Much of the eastern United States has been slogging through a hot, humid summer. Places like Burlington, Vermont recently recorded its highest low ever, with the temperature not dropping below 80 degrees at night.
A stifling summer isn’t the time when anyone wants to be dealing with downed power grid. For some, electricity isn’t a luxury, it’s a lifeline. And, of course, businesses don’t want a lack of juice anytime of year. But electricity is delivered by an increasingly complex, and some believe, vulnerable delivery system.
This creates perils for businesses and sweltering people, but potential opportunities for MSPs. As electricity increasingly moves online, power companies are turning to managed service providers to fill the tech gap. How big of an opportunity exists for MSPs depends on who you ask.
As electricity increasingly moves online, power companies are turning to #MSPs to fill the tech gap. @SmarterMSP
Utility companies in need
Global technology consulting firm Wipro recently weighed in with a report detailing the benefits of MSPs entering the utility market, especially when it comes to a company’s Network Operations Center (NOC) where the grid is managed. The Wipro report says succinctly:
“NOC managed services will be attractive to utilities because smart grid communications networks (advanced meter infrastructure, distribution/local/home area networks) are large, complex and use relatively new technology. Utilities will benefit from NOC services to centralize management and 24 x 7 monitoring of critical systems.”
Wipro cites the savings benefits that utility companies, even the largest ones, could reap and the new business for MSPs as a “win for everyone.” Technologies like advanced smart metering are at the forefront in how utilities operate and deliver product to customers, but they also provide more surfaces to attack.
Mike Pearson is the chief information security officer for Atlanta-based Red Clay, a leading technology and energy consultancy. He tells Smarter MSP that the opportunities in electric grid management for MSPs may be more ripe for smaller companies.
“Larger power companies like Southern Power spend 10s of millions a year on cybersecurity. They have their own war room to manage threats. I have yet to see that in more of the smaller community rural electric companies,” Pearson says.
Plus, there is a growing “skills gap” Pearson cites as a reason an electric company may be interested in farming out its IT security to an MSP. Pearson speculates that gap may be the reason behind a US Department of Energy report published last year recommending that electric companies seek out MSPs.

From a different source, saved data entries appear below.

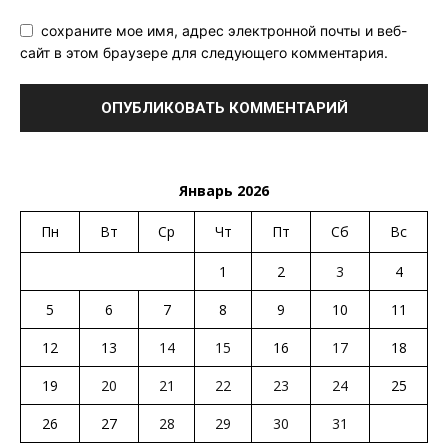
сохраните мое имя, адрес электронной почты и веб-
сайт в этом браузере для следующего комментария.
Январь 2026
Пн
Вт
Ср
Чт
Пт
Сб
Вс
1
2
3
4
5
6
7
8
9
10
11
12
13
14
15
16
17
18
19
20
21
22
23
24
25
26
27
28
29
30
31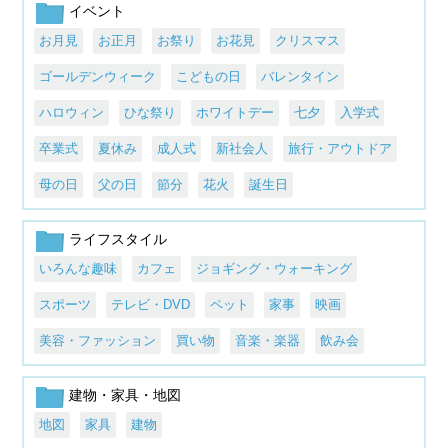
イベント
お月見
お正月
お祭り
お花見
クリスマス
ゴールデンウィーク
こどもの日
バレンタイン
ハロウィン
ひな祭り
ホワイトデー
七夕
入学式
卒業式
夏休み
成人式
新社会人
旅行・アウトドア
母の日
父の日
節分
花火
誕生日
ライフスタイル
いろんな趣味
カフェ
ジョギング・ウォーキング
スポーツ
テレビ・DVD
ペット
家事
映画
美容・ファッション
買い物
音楽・楽器
飲み会
建物・家具・地図
地図
家具
建物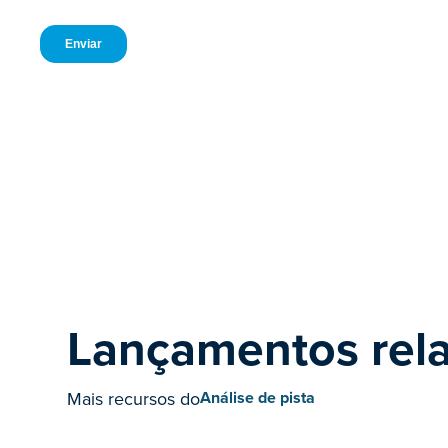
Lançamentos rel
Mais recursos do
Análise de pista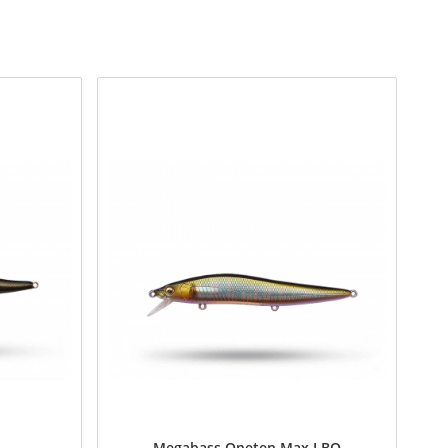
1
Megabass Oneten Max LBO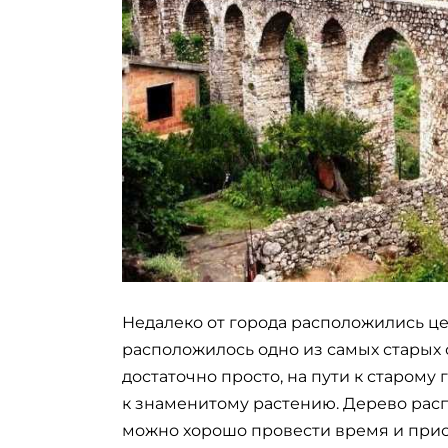
Недалеко от города расположились ц
расположилось одно из самых старых 
достаточно просто, на пути к старому
к знаменитому растению. Дерево рас
можно хорошо провести время и при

“There is a skills gap, and the government is probably [asking] utilities to focus on their primary mission, which is providing power. Being able to pay and retain talent is a pretty significant cost now,” Pearson says.
Threats to the grid
Pearson says that at the basic level the networks inside the grid are not that different from ones found in other businesses. “They suffer the same issues and vulnerabilities,” Pearson says. The main difference is that electric companies are often operating on legacy systems that are decades old, and they don’t have the ability to roll out patches quickly.
“It can take six months to a year,” Pearson says. Also, utilities often operate on “single point of failure.” That means when one substation goes down there isn’t an immediate replacement, which makes for quite a bit of exposure.

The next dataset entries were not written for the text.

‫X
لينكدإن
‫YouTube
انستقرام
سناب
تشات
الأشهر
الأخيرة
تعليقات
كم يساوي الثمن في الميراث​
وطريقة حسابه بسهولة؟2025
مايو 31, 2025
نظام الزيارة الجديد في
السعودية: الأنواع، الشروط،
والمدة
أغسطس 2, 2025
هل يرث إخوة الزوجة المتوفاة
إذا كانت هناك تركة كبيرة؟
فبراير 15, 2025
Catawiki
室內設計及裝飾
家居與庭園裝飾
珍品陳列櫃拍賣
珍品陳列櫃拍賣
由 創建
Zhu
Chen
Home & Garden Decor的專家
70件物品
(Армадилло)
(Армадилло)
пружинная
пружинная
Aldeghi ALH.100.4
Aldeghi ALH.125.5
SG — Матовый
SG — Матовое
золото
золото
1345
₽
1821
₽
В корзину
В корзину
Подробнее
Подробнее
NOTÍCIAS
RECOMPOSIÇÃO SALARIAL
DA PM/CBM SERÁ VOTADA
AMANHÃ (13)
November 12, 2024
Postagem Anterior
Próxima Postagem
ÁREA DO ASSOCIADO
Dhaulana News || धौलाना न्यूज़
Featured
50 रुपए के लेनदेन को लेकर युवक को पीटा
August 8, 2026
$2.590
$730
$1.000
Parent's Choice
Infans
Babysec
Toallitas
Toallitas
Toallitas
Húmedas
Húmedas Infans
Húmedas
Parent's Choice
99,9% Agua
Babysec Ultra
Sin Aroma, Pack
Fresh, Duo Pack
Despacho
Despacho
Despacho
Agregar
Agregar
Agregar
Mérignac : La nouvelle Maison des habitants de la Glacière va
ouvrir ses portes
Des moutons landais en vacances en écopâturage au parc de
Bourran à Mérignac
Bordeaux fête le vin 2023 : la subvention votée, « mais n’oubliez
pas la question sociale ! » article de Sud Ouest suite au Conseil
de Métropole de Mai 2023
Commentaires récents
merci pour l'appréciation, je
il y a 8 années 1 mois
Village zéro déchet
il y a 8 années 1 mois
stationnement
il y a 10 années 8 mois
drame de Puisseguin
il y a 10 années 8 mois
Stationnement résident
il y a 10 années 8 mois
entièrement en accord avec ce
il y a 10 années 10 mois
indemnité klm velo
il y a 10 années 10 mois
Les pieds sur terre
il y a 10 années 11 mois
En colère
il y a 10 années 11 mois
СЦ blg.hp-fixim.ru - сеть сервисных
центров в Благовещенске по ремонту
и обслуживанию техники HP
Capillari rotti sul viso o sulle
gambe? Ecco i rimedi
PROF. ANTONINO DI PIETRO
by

The biggest threat to the grid, Pearson says, comes from nation-states and international bad actors, and they are active right now.

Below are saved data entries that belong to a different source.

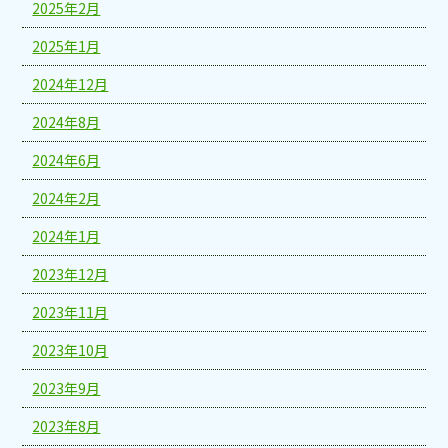
2025年2月
2025年1月
2024年12月
2024年8月
2024年6月
2024年2月
2024年1月
2023年12月
2023年11月
2023年10月
2023年9月
2023年8月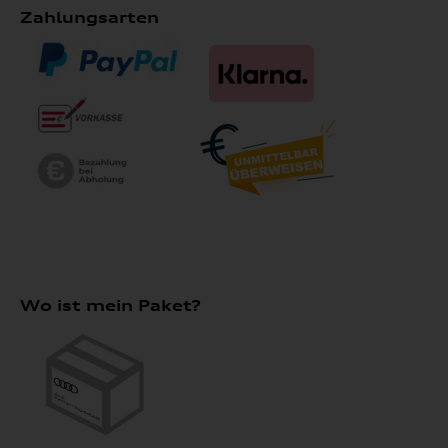
Zahlungsarten
Wo ist mein Paket?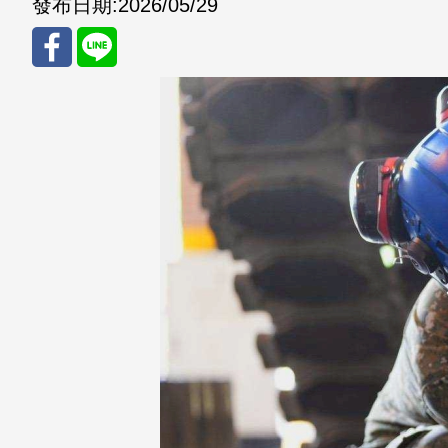
發布日期:
2026/05/29
分享
分享
至
至
Fac
Line
eBo
ok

“They are actively infiltrating the systems. We may not be able identify when they’ve breached,” Pearson says calling their techniques more “specialized” than attacks elsewhere.
“They are not phishing or weaponized attacks. What I am seeing now are more probing attacks to see if systems are vulnerable and sometimes leaving something behind that we don’t know about yet,” Pearson says. Such probes could be inserting obfuscating malware that mimics the current system but with some nasty “surprises” coming down the line.
MSPs and CIP
Any opportunities for MSPs in utilities will mean being CIP compliant. Ever since a software bug at an Akron, Ohio utility company brought down the whole grid in the northeastern USA and Canada, power companies have been deemed Critical Infrastructure Protection by the government (CIP). And, that means adhering to certain security standards and best practices.
“Since electricity is classified as a CIP, the compliance for grid security will have to be met with any of the providers that offer products, solutions, and maintenance, be it MSP or grid operators,” says Nirmal Nair, associate professor of electrical and computer engineering at the University of Auckland in New Zealand. Nair says other countries, like New Zealand, are dealing with the same issues that utilities in the USA are facing.
“These new (technologies) invariably involve digital communications as an enabling backbone. In this space, several MSPs are involved, along with some traditional grid operators,” says Nair.
For Pearson’s part, he doesn’t think enough is being done to protect the power grid, which leaves us vulnerable. And that may leave a larger role for MSPs in keeping the lights on.